Dataset records:
****

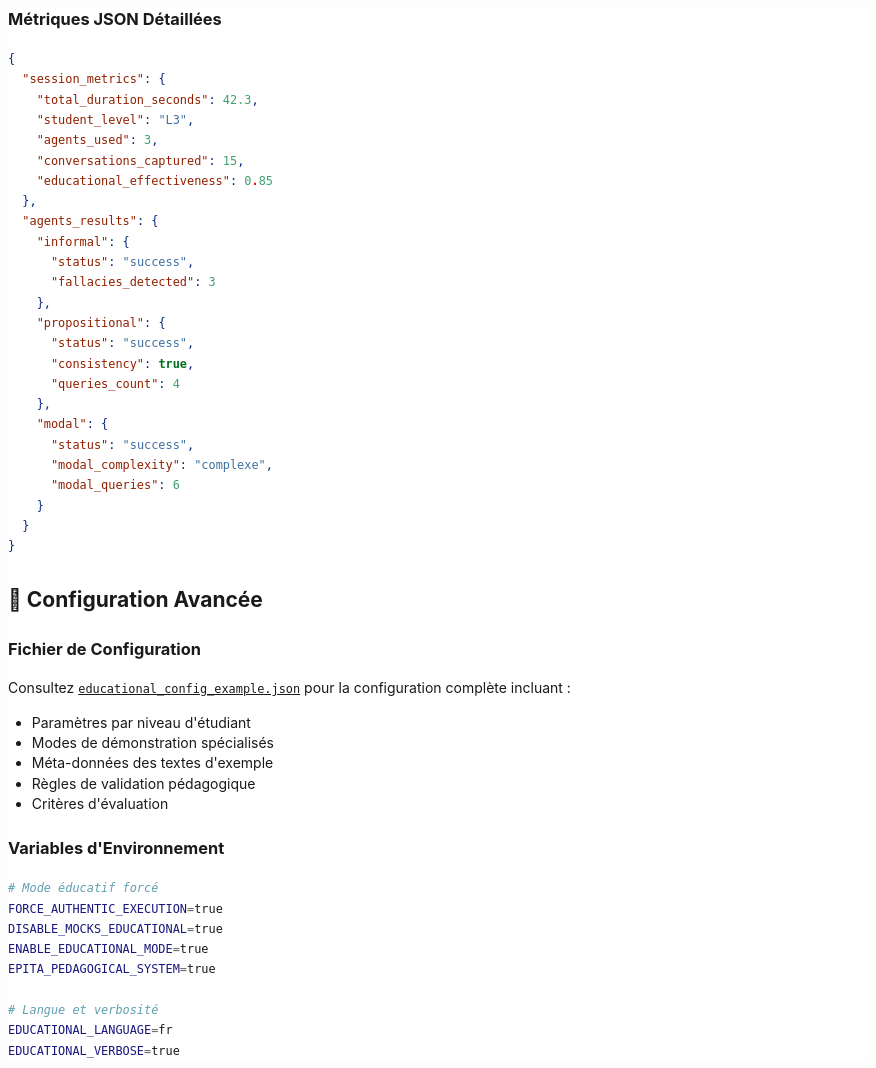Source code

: ### Métriques JSON Détaillées

```json
{
  "session_metrics": {
    "total_duration_seconds": 42.3,
    "student_level": "L3", 
    "agents_used": 3,
    "conversations_captured": 15,
    "educational_effectiveness": 0.85
  },
  "agents_results": {
    "informal": {
      "status": "success",
      "fallacies_detected": 3
    },
    "propositional": {
      "status": "success", 
      "consistency": true,
      "queries_count": 4
    },
    "modal": {
      "status": "success",
      "modal_complexity": "complexe",
      "modal_queries": 6
    }
  }
}
```

## 🔧 Configuration Avancée

### Fichier de Configuration

Consultez [`educational_config_example.json`](educational_config_example.json) pour la configuration complète incluant :

- Paramètres par niveau d'étudiant
- Modes de démonstration spécialisés  
- Méta-données des textes d'exemple
- Règles de validation pédagogique
- Critères d'évaluation

### Variables d'Environnement

```bash
# Mode éducatif forcé
FORCE_AUTHENTIC_EXECUTION=true
DISABLE_MOCKS_EDUCATIONAL=true
ENABLE_EDUCATIONAL_MODE=true
EPITA_PEDAGOGICAL_SYSTEM=true

# Langue et verbosité
EDUCATIONAL_LANGUAGE=fr
EDUCATIONAL_VERBOSE=true
```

****

ABOUT THIS TASK:
Write out again exactly the lines that run from the one holding "### Variables d'Environnement" through the last line of the data; omit all other lines.

RESPONSE TO THIS TASK:
### Variables d'Environnement

```bash
# Mode éducatif forcé
FORCE_AUTHENTIC_EXECUTION=true
DISABLE_MOCKS_EDUCATIONAL=true
ENABLE_EDUCATIONAL_MODE=true
EPITA_PEDAGOGICAL_SYSTEM=true

# Langue et verbosité
EDUCATIONAL_LANGUAGE=fr
EDUCATIONAL_VERBOSE=true
```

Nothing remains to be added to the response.